SH: Anyone who was around him during his playing career would say Patrick Ewing. He worked tirelessly on the court, and then spent a good amount of time on cardiovascular exercise following every practice. He was meticulous about his preparation and enlisted the help of his teammates in order to get better. People forget that Patrick wasn’t a lights out shooter in college, but when he got to the NBA he became one of the most prolific big men of his time. Not just because he was a big presence, but because he could shoot the ball. This required an extraordinary amount of hard work.
SMD: When dealing with common injury, what’s the biggest mistake that professional athletes make during rehab?
SH: Rushing their way back. Elite athletes have a competitive edge which makes them the best at what they do.

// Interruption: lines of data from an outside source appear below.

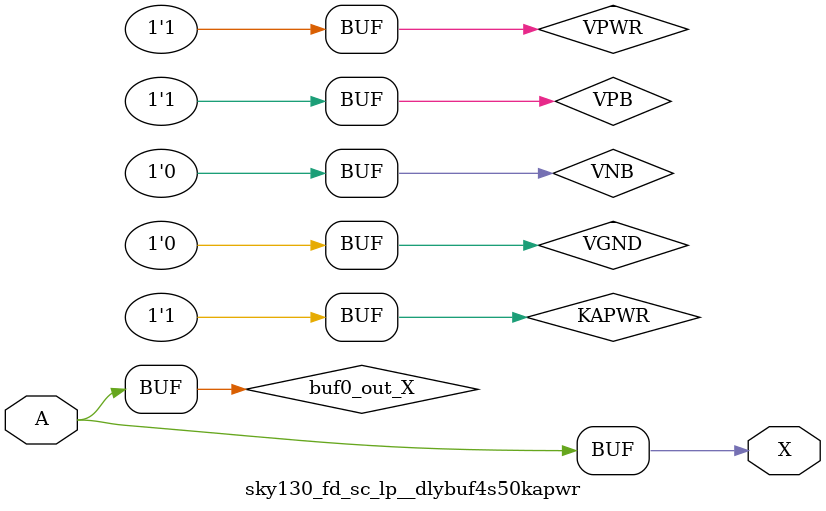
<source format=v>
/*
 * Copyright 2020 The SkyWater PDK Authors
 *
 * Licensed under the Apache License, Version 2.0 (the "License");
 * you may not use this file except in compliance with the License.
 * You may obtain a copy of the License at
 *
 *     https://www.apache.org/licenses/LICENSE-2.0
 *
 * Unless required by applicable law or agreed to in writing, software
 * distributed under the License is distributed on an "AS IS" BASIS,
 * WITHOUT WARRANTIES OR CONDITIONS OF ANY KIND, either express or implied.
 * See the License for the specific language governing permissions and
 * limitations under the License.
 *
 * SPDX-License-Identifier: Apache-2.0
*/


`ifndef SKY130_FD_SC_LP__DLYBUF4S50KAPWR_TIMING_V
`define SKY130_FD_SC_LP__DLYBUF4S50KAPWR_TIMING_V

/**
 * dlybuf4s50kapwr: Delay Buffer 4-stage 0.50um length inner stage
 *                  gates on keep-alive power rail.
 *
 * Verilog simulation timing model.
 */

`timescale 1ns / 1ps
`default_nettype none

`celldefine
module sky130_fd_sc_lp__dlybuf4s50kapwr (
    X,
    A
);

    // Module ports
    output X;
    input  A;

    // Module supplies
    supply1 VPWR ;
    supply0 VGND ;
    supply1 KAPWR;
    supply1 VPB  ;
    supply0 VNB  ;

    // Local signals
    wire buf0_out_X;

    //  Name  Output      Other arguments
    buf buf0 (buf0_out_X, A              );
    buf buf1 (X         , buf0_out_X     );

endmodule
`endcelldefine

`default_nettype wire
`endif  // SKY130_FD_SC_LP__DLYBUF4S50KAPWR_TIMING_V

</source>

Sometimes athletes can get impatient with rehab simply because they want to return to competition. It’s a mistake for an athlete to test out their recovery by running before they should or throwing before they should. This increases the risk of re-injury and slows the recovery process.
SMD: What area has changed the most in terms of rehab since you started as a trainer at LIU back in the day?
SH: The biggest enhancements in the area of athletic rehabilitation is, by far, education. The advancements of manual techniques, recovery tools, assessment tools and electric modalities have been a game changer in the athletic training room.
SMD: Looking forward, in terms of rehab for athletes, what is the area of growth you see, what’s changing the most in terms of recovery, be it professional or everyday athletes?
SH: A lot of attention is being paid to recovery, importance of sleep, and mental health these days. Even leagues are addressing recovery in the way they scheduled games. The NBA has cut back on back to back games, and travel considerations are constantly being addressed. Most teams have employed relaxation techniques such as yoga, meditation, and sleep pods with in their facilities in order to enhance the recovery from physical exertion.